## What this task involves
Only a slice of the listing below is wanted. Retype the lines from the one containing "<!-- minor casing -->" through the one containing "<!-- border -->", exactly, both ends included.

(Input for this task begins)

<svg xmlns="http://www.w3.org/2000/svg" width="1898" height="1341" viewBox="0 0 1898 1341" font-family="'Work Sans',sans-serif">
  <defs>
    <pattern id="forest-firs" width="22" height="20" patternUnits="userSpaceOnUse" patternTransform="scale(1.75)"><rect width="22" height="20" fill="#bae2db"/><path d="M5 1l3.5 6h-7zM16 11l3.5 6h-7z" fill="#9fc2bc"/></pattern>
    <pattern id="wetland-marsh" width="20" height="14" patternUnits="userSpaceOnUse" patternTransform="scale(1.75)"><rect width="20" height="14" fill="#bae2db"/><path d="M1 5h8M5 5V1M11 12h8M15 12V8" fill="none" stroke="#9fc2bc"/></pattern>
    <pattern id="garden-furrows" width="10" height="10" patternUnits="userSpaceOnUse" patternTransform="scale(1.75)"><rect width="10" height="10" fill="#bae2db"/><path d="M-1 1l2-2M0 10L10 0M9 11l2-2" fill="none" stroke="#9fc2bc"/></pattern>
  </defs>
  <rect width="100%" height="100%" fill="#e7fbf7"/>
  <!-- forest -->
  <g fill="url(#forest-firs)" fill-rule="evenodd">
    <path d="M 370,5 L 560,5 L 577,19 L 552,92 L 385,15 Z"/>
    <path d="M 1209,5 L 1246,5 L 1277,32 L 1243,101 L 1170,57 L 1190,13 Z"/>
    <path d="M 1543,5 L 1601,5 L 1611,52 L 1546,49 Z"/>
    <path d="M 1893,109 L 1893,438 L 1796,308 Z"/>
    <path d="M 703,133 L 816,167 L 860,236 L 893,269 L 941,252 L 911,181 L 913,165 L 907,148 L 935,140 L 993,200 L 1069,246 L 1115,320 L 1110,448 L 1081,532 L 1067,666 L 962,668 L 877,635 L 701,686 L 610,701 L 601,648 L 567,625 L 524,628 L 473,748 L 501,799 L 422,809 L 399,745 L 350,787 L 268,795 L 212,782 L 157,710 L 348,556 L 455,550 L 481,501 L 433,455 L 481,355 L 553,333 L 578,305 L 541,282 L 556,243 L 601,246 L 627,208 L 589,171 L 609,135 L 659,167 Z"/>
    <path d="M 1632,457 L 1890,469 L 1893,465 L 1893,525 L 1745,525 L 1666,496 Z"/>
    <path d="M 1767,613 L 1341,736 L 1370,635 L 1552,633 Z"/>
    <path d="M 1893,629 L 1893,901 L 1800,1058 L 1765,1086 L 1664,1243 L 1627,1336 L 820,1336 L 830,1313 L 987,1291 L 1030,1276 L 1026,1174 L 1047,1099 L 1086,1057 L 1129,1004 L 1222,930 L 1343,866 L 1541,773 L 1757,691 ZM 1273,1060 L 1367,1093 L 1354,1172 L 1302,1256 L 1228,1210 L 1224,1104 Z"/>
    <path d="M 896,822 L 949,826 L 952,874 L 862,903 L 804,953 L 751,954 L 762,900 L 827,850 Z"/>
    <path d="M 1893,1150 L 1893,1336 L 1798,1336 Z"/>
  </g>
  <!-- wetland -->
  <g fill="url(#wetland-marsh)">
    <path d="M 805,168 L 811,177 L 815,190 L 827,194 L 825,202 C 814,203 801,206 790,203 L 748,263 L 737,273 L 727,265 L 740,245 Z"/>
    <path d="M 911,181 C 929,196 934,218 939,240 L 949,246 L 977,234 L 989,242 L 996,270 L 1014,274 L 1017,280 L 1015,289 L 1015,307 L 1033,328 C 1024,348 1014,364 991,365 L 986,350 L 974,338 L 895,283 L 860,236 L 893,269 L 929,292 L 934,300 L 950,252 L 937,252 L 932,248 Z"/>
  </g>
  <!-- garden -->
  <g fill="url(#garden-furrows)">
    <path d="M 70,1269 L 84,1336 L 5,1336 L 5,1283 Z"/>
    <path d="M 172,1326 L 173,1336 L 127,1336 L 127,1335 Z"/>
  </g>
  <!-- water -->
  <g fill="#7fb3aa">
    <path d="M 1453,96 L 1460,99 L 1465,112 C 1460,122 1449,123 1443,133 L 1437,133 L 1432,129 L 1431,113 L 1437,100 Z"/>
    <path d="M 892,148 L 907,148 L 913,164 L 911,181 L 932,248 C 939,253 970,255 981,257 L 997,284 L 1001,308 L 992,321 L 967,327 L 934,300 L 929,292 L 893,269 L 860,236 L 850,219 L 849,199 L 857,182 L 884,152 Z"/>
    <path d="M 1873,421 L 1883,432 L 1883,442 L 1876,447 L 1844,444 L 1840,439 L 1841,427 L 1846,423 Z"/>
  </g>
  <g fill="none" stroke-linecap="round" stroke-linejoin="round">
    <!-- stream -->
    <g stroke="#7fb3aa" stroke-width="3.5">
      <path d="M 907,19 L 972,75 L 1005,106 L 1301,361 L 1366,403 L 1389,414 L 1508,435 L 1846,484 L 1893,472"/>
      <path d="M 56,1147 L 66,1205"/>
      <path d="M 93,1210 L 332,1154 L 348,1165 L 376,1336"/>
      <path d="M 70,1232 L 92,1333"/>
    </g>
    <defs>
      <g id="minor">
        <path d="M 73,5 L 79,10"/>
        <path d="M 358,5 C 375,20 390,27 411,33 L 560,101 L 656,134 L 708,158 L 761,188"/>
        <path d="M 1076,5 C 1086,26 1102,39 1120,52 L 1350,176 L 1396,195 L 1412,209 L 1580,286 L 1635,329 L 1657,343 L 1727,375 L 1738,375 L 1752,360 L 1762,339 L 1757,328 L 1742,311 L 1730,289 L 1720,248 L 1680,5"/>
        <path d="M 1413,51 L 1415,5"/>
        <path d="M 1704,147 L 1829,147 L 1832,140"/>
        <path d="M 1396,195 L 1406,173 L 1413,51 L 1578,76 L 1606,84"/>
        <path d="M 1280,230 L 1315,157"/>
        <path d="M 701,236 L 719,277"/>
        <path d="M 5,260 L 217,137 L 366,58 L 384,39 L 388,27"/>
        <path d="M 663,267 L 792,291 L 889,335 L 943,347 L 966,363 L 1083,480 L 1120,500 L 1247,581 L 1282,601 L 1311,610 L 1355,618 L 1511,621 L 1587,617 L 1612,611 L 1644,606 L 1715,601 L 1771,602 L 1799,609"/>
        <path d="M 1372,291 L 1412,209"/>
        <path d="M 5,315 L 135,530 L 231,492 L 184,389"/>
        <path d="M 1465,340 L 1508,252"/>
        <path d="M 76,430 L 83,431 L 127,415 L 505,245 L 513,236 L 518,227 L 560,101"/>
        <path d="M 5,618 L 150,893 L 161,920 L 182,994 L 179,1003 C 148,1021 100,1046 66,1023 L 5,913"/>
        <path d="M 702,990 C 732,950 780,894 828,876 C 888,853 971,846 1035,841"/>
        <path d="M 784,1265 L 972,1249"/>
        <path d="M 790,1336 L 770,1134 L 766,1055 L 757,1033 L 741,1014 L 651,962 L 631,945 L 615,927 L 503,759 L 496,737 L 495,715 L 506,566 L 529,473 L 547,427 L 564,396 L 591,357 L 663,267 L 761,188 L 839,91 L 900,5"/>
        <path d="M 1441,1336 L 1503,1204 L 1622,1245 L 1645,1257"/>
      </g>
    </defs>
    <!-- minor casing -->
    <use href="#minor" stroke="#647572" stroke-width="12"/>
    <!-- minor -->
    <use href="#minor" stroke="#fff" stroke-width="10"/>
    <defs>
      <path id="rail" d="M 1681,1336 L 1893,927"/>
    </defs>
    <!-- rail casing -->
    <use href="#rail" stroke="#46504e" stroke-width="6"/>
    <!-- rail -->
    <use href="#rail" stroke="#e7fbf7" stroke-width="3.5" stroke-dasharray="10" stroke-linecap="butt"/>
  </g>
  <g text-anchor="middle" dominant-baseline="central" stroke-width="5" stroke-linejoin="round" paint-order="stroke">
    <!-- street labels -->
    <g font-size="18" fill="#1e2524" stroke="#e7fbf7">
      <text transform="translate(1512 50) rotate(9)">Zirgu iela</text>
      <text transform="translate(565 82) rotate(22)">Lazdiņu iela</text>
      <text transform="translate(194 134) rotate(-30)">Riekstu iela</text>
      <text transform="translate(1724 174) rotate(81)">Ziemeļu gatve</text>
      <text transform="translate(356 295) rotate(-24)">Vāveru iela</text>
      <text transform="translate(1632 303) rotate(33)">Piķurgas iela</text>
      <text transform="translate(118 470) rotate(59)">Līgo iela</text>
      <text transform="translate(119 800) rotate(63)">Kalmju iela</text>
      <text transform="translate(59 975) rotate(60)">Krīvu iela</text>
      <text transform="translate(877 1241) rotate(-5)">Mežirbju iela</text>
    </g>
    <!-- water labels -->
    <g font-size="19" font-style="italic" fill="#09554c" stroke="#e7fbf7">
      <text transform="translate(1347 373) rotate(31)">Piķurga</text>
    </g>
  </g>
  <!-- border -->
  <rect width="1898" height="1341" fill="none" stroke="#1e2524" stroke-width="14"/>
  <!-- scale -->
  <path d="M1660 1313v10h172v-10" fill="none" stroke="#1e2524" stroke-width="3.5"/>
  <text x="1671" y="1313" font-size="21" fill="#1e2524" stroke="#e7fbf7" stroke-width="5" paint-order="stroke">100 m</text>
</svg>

(Input for this task ends)

## Exercise answer
    <!-- minor casing -->
    <use href="#minor" stroke="#647572" stroke-width="12"/>
    <!-- minor -->
    <use href="#minor" stroke="#fff" stroke-width="10"/>
    <defs>
      <path id="rail" d="M 1681,1336 L 1893,927"/>
    </defs>
    <!-- rail casing -->
    <use href="#rail" stroke="#46504e" stroke-width="6"/>
    <!-- rail -->
    <use href="#rail" stroke="#e7fbf7" stroke-width="3.5" stroke-dasharray="10" stroke-linecap="butt"/>
  </g>
  <g text-anchor="middle" dominant-baseline="central" stroke-width="5" stroke-linejoin="round" paint-order="stroke">
    <!-- street labels -->
    <g font-size="18" fill="#1e2524" stroke="#e7fbf7">
      <text transform="translate(1512 50) rotate(9)">Zirgu iela</text>
      <text transform="translate(565 82) rotate(22)">Lazdiņu iela</text>
      <text transform="translate(194 134) rotate(-30)">Riekstu iela</text>
      <text transform="translate(1724 174) rotate(81)">Ziemeļu gatve</text>
      <text transform="translate(356 295) rotate(-24)">Vāveru iela</text>
      <text transform="translate(1632 303) rotate(33)">Piķurgas iela</text>
      <text transform="translate(118 470) rotate(59)">Līgo iela</text>
      <text transform="translate(119 800) rotate(63)">Kalmju iela</text>
      <text transform="translate(59 975) rotate(60)">Krīvu iela</text>
      <text transform="translate(877 1241) rotate(-5)">Mežirbju iela</text>
    </g>
    <!-- water labels -->
    <g font-size="19" font-style="italic" fill="#09554c" stroke="#e7fbf7">
      <text transform="translate(1347 373) rotate(31)">Piķurga</text>
    </g>
  </g>
  <!-- border -->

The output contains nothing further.